PROBLEM -
Copy every line of the records below where the word "START" occurs.
── DATA SHOWN
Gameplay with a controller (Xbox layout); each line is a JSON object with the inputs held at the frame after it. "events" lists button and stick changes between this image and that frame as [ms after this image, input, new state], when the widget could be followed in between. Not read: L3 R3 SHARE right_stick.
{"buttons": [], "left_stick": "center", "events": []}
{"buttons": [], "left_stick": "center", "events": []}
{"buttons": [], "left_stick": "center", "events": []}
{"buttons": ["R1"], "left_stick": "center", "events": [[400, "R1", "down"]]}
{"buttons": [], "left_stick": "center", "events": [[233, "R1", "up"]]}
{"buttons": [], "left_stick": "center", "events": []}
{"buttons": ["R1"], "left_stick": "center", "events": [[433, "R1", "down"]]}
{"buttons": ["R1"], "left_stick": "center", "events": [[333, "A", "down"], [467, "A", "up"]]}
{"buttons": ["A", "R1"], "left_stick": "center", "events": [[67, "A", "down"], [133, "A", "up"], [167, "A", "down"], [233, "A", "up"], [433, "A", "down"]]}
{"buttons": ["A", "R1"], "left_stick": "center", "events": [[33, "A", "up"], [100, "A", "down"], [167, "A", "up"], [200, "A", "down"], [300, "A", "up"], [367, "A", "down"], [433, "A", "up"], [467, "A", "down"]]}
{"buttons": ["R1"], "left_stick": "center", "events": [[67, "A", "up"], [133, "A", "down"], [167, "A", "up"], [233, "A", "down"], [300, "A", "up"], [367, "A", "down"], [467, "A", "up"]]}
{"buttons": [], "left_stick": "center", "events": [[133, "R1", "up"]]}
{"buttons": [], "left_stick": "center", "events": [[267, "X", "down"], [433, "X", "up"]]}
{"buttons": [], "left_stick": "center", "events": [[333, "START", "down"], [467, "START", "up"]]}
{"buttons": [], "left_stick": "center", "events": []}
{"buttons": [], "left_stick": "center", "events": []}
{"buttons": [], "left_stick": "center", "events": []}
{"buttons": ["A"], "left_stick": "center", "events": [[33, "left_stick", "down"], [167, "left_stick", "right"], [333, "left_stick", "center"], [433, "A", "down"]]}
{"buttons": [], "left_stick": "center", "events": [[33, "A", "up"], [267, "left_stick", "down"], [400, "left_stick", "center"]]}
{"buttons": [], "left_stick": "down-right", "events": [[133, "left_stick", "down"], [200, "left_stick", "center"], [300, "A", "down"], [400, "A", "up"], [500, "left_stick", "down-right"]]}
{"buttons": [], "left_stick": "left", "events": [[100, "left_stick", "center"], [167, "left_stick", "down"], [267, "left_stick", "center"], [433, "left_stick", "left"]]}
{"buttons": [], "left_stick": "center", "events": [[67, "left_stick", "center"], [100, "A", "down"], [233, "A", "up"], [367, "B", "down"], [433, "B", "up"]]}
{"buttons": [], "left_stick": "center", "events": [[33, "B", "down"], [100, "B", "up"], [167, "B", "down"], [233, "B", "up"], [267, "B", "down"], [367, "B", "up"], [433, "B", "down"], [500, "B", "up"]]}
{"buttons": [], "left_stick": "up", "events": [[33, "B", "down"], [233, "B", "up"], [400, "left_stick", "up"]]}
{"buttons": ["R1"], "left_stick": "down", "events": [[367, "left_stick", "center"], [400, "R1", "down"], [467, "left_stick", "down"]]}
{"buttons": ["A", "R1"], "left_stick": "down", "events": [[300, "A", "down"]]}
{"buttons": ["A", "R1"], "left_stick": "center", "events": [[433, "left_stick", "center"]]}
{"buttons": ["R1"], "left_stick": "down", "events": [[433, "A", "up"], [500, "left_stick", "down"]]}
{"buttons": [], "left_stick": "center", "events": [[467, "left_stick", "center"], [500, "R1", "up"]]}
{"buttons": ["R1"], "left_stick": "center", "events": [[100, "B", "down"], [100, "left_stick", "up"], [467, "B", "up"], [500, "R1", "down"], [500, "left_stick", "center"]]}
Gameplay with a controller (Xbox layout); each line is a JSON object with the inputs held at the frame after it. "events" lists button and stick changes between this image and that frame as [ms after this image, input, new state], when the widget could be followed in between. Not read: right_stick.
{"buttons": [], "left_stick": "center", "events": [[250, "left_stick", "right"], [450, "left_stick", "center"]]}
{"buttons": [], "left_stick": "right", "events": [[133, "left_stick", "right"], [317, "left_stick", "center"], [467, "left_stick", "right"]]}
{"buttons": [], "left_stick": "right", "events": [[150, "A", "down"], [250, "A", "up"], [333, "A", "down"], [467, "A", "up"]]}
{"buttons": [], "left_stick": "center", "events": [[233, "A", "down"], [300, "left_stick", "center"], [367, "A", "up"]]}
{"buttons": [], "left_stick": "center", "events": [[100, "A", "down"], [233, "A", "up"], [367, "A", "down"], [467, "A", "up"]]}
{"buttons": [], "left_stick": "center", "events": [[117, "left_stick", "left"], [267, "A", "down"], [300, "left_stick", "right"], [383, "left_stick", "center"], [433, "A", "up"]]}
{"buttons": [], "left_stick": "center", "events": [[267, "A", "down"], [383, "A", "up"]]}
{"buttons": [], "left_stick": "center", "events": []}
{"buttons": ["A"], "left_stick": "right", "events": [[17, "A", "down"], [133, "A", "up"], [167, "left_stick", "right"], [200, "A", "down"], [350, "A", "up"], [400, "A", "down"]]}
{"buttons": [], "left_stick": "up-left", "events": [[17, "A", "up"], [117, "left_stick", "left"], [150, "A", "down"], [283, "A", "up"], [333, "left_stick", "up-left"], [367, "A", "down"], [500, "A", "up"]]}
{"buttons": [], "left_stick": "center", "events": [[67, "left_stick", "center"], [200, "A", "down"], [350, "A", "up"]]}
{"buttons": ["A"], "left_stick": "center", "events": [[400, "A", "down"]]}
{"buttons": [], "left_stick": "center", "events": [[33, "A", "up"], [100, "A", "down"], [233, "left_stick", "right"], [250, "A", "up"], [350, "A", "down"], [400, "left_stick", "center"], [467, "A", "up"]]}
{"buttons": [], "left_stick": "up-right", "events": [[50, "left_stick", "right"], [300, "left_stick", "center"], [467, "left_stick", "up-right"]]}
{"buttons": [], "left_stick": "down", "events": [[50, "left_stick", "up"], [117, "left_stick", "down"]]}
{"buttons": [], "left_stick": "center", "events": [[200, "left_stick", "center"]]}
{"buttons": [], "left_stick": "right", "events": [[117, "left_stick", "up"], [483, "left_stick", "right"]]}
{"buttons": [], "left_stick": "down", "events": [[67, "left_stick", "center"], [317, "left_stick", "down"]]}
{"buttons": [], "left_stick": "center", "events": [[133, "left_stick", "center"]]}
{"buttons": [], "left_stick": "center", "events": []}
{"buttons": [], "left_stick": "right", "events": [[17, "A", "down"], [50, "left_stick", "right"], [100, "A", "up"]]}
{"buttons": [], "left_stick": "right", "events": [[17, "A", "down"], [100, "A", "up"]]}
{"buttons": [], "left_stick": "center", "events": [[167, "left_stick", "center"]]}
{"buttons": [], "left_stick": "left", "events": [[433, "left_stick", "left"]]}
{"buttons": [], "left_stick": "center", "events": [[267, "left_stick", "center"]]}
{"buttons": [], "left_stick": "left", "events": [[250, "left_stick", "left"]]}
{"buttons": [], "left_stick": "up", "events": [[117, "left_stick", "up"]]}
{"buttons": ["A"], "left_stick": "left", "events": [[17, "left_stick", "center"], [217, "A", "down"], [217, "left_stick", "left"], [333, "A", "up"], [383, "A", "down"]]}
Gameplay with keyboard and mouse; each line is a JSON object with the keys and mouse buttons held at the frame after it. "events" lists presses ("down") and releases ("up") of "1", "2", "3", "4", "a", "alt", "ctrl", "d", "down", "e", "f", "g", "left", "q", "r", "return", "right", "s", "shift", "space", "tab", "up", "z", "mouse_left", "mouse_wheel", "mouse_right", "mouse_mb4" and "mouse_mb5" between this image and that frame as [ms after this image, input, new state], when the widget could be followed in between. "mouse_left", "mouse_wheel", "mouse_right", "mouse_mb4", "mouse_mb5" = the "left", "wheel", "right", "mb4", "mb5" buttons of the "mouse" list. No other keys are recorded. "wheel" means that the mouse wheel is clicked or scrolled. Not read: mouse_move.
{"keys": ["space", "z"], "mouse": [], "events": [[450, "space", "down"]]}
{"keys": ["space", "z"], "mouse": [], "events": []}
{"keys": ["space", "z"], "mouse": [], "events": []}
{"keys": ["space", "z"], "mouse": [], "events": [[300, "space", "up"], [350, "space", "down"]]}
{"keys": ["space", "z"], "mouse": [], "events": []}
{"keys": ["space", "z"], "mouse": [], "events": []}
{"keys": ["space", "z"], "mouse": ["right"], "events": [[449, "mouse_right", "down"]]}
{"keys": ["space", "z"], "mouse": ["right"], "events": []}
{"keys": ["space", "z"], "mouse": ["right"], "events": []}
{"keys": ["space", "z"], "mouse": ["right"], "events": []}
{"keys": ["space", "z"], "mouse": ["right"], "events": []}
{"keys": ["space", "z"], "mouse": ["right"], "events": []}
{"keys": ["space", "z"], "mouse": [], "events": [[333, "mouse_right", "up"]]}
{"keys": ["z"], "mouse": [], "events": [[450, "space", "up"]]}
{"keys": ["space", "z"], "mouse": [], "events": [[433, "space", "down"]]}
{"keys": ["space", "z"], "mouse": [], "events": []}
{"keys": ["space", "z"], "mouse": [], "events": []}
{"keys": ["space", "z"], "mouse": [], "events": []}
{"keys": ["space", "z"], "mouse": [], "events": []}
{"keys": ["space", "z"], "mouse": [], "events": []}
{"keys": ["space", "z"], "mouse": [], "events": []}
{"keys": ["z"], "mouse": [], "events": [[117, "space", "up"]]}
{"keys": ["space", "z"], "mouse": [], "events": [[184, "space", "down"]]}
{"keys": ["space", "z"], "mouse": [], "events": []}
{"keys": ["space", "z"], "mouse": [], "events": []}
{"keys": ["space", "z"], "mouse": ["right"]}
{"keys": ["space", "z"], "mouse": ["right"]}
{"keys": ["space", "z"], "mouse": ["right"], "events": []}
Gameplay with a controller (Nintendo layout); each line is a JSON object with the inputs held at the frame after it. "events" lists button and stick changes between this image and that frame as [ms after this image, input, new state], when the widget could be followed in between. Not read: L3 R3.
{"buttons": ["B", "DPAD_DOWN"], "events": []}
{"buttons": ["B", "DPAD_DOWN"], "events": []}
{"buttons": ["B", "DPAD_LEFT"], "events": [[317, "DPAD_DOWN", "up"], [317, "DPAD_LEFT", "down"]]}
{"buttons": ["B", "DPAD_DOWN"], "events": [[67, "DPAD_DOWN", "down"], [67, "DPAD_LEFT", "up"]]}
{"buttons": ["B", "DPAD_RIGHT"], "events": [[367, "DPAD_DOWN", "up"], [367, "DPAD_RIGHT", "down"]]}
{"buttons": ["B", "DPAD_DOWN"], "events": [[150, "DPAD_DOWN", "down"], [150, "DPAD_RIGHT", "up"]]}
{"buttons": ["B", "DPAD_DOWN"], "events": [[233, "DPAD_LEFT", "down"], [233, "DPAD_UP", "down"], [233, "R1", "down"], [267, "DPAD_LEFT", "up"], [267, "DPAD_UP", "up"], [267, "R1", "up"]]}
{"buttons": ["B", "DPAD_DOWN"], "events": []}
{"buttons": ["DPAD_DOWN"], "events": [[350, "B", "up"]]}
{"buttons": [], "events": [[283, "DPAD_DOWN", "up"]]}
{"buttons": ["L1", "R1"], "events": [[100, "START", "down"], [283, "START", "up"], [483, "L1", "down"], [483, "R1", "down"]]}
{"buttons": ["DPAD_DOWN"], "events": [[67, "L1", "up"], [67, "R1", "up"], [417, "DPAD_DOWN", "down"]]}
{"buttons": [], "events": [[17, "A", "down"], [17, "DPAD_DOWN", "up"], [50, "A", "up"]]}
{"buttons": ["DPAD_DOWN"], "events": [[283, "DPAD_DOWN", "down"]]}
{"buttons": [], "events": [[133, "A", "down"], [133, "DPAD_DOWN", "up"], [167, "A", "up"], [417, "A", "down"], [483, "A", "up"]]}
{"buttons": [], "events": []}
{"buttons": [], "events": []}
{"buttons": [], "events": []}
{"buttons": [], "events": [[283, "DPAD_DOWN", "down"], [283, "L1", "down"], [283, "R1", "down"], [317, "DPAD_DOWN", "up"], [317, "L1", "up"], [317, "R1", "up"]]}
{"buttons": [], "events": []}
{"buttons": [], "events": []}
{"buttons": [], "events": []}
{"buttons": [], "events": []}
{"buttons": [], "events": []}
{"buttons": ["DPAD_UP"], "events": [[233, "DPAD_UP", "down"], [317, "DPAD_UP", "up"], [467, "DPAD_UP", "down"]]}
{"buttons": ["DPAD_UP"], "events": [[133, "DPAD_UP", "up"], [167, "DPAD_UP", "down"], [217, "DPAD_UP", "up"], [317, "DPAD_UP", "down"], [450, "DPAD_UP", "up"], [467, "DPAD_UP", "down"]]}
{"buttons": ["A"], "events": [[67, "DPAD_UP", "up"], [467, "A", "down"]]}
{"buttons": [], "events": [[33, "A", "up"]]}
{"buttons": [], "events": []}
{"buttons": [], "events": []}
────
EXERCISE OUTPUT -
{"buttons": [], "left_stick": "center", "events": [[333, "START", "down"], [467, "START", "up"]]}
{"buttons": ["L1", "R1"], "events": [[100, "START", "down"], [283, "START", "up"], [483, "L1", "down"], [483, "R1", "down"]]}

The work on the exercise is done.